======== SUPPLIED ENTRIES

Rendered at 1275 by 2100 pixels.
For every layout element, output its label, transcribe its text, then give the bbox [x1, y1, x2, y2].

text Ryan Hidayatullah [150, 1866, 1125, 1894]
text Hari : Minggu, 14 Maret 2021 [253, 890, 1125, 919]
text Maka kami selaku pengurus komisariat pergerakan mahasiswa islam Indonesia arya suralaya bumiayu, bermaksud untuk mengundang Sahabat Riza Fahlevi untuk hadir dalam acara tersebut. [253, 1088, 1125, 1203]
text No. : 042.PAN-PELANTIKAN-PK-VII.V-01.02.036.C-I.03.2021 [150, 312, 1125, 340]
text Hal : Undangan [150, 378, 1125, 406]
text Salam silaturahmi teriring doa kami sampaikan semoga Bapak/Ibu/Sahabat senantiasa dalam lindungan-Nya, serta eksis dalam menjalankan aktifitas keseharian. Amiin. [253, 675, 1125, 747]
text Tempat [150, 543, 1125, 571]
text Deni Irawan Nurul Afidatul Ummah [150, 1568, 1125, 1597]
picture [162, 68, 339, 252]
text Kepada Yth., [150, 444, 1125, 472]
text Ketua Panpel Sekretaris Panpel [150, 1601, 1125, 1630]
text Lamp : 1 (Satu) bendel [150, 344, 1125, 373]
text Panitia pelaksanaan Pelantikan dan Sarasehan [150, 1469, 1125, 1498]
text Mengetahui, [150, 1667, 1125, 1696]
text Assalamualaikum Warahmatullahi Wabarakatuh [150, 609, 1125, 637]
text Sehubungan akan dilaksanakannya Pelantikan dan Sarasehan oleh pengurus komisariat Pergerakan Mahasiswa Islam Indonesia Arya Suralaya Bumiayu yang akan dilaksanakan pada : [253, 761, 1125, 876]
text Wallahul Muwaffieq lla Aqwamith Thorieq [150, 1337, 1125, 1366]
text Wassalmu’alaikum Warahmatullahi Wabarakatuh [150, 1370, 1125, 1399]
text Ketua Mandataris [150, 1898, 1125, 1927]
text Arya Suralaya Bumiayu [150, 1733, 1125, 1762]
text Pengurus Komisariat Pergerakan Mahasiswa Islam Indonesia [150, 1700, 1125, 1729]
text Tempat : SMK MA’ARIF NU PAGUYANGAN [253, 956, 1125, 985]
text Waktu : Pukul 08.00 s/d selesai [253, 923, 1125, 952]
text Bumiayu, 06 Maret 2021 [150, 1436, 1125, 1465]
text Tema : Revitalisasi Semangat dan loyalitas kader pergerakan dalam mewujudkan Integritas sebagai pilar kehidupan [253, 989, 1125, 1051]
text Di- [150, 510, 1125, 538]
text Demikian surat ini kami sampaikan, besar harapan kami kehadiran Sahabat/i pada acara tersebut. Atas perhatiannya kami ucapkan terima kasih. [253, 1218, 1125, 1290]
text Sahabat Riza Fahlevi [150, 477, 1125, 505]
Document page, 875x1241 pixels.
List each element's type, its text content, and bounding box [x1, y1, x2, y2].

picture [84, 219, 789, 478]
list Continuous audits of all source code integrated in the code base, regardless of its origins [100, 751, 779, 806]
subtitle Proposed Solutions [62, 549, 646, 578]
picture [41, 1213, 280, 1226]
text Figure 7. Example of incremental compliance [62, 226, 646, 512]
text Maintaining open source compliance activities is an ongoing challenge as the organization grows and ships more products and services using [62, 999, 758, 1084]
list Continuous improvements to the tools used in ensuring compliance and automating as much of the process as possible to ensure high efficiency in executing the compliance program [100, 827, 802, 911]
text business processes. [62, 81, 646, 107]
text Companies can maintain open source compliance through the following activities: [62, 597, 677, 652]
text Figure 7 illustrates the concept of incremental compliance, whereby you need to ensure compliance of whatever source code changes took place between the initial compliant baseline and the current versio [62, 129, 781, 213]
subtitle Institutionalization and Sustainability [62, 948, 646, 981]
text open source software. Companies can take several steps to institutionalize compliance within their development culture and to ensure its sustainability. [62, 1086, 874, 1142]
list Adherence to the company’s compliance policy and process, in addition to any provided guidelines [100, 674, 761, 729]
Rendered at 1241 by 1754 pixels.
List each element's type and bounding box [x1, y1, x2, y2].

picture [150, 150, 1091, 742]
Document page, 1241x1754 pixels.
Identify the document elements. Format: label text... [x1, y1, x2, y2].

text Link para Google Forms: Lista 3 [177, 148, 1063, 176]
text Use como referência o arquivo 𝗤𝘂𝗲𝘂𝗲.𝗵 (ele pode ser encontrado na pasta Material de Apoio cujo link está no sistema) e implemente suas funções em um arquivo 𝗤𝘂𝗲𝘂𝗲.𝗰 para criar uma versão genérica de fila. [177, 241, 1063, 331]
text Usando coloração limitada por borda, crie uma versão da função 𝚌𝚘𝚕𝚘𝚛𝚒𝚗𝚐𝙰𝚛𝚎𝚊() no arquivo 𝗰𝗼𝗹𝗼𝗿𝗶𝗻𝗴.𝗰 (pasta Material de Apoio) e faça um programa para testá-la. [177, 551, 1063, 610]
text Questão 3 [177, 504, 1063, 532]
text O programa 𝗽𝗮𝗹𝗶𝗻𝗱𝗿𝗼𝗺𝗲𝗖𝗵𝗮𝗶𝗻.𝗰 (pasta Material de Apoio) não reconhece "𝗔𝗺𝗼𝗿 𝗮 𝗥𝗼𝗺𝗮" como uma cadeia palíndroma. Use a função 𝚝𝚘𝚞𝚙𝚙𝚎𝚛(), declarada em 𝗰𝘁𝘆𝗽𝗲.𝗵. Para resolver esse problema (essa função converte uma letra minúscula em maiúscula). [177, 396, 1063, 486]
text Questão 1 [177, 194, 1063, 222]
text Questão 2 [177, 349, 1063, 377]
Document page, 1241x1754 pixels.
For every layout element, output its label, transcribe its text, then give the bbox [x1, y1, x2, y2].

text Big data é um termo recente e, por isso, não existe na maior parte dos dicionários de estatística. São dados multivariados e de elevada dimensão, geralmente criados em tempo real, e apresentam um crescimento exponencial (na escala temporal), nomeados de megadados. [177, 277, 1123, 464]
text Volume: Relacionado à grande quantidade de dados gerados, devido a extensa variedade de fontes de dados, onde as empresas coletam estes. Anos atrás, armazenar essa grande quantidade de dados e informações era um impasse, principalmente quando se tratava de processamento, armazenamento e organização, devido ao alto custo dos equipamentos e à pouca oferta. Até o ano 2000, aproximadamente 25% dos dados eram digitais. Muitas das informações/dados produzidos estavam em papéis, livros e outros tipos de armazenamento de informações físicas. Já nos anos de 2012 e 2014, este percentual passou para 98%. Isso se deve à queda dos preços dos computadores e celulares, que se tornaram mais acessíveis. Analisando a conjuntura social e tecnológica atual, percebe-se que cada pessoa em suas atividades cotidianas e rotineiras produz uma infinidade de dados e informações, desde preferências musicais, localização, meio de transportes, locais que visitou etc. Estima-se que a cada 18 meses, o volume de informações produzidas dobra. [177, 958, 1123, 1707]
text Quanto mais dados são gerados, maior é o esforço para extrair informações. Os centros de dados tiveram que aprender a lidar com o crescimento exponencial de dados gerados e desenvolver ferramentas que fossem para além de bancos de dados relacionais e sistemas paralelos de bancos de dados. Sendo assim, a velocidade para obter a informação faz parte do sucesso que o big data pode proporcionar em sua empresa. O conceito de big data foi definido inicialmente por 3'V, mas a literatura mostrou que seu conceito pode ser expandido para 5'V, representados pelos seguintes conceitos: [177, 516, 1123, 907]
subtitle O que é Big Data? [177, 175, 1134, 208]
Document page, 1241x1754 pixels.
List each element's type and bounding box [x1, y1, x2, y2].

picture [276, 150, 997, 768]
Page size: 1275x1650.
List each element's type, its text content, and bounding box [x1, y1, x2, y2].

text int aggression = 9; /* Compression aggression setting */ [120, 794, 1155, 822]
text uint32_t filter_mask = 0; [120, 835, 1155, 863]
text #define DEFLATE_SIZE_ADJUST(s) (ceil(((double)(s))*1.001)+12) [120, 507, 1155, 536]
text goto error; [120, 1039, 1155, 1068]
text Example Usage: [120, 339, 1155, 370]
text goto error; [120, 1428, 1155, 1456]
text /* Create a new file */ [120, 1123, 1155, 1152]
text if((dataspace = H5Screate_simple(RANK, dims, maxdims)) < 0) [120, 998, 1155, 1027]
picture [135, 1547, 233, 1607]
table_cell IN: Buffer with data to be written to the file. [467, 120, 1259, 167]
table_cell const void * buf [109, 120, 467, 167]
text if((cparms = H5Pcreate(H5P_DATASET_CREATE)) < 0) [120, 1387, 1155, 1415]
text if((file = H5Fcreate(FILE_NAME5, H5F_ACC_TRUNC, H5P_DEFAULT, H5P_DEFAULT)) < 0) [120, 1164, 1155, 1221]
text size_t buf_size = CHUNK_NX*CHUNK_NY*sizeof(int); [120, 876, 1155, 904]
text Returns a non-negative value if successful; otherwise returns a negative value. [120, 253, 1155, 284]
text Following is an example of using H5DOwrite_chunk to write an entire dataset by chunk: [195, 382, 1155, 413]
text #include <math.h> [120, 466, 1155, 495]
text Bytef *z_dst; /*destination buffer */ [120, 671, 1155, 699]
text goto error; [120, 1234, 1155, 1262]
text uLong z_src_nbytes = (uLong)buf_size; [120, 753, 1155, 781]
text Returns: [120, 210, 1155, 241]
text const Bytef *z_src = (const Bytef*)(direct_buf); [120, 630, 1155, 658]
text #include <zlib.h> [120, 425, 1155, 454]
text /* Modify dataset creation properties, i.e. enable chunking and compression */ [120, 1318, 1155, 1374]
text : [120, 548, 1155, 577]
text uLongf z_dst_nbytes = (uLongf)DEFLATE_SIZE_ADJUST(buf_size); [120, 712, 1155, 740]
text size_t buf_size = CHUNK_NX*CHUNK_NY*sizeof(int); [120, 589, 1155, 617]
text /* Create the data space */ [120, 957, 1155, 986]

================

**YOUR OBJECTIVE**
Repeat only the lines above, from the first line of the entries through the line that contains "Document page, 875x1241 pixels.", including both ends.

**SOLUTION FOR THIS PROBLEM**
Rendered at 1275 by 2100 pixels.
For every layout element, output its label, transcribe its text, then give the bbox [x1, y1, x2, y2].

text Ryan Hidayatullah [150, 1866, 1125, 1894]
text Hari : Minggu, 14 Maret 2021 [253, 890, 1125, 919]
text Maka kami selaku pengurus komisariat pergerakan mahasiswa islam Indonesia arya suralaya bumiayu, bermaksud untuk mengundang Sahabat Riza Fahlevi untuk hadir dalam acara tersebut. [253, 1088, 1125, 1203]
text No. : 042.PAN-PELANTIKAN-PK-VII.V-01.02.036.C-I.03.2021 [150, 312, 1125, 340]
text Hal : Undangan [150, 378, 1125, 406]
text Salam silaturahmi teriring doa kami sampaikan semoga Bapak/Ibu/Sahabat senantiasa dalam lindungan-Nya, serta eksis dalam menjalankan aktifitas keseharian. Amiin. [253, 675, 1125, 747]
text Tempat [150, 543, 1125, 571]
text Deni Irawan Nurul Afidatul Ummah [150, 1568, 1125, 1597]
picture [162, 68, 339, 252]
text Kepada Yth., [150, 444, 1125, 472]
text Ketua Panpel Sekretaris Panpel [150, 1601, 1125, 1630]
text Lamp : 1 (Satu) bendel [150, 344, 1125, 373]
text Panitia pelaksanaan Pelantikan dan Sarasehan [150, 1469, 1125, 1498]
text Mengetahui, [150, 1667, 1125, 1696]
text Assalamualaikum Warahmatullahi Wabarakatuh [150, 609, 1125, 637]
text Sehubungan akan dilaksanakannya Pelantikan dan Sarasehan oleh pengurus komisariat Pergerakan Mahasiswa Islam Indonesia Arya Suralaya Bumiayu yang akan dilaksanakan pada : [253, 761, 1125, 876]
text Wallahul Muwaffieq lla Aqwamith Thorieq [150, 1337, 1125, 1366]
text Wassalmu’alaikum Warahmatullahi Wabarakatuh [150, 1370, 1125, 1399]
text Ketua Mandataris [150, 1898, 1125, 1927]
text Arya Suralaya Bumiayu [150, 1733, 1125, 1762]
text Pengurus Komisariat Pergerakan Mahasiswa Islam Indonesia [150, 1700, 1125, 1729]
text Tempat : SMK MA’ARIF NU PAGUYANGAN [253, 956, 1125, 985]
text Waktu : Pukul 08.00 s/d selesai [253, 923, 1125, 952]
text Bumiayu, 06 Maret 2021 [150, 1436, 1125, 1465]
text Tema : Revitalisasi Semangat dan loyalitas kader pergerakan dalam mewujudkan Integritas sebagai pilar kehidupan [253, 989, 1125, 1051]
text Di- [150, 510, 1125, 538]
text Demikian surat ini kami sampaikan, besar harapan kami kehadiran Sahabat/i pada acara tersebut. Atas perhatiannya kami ucapkan terima kasih. [253, 1218, 1125, 1290]
text Sahabat Riza Fahlevi [150, 477, 1125, 505]
Document page, 875x1241 pixels.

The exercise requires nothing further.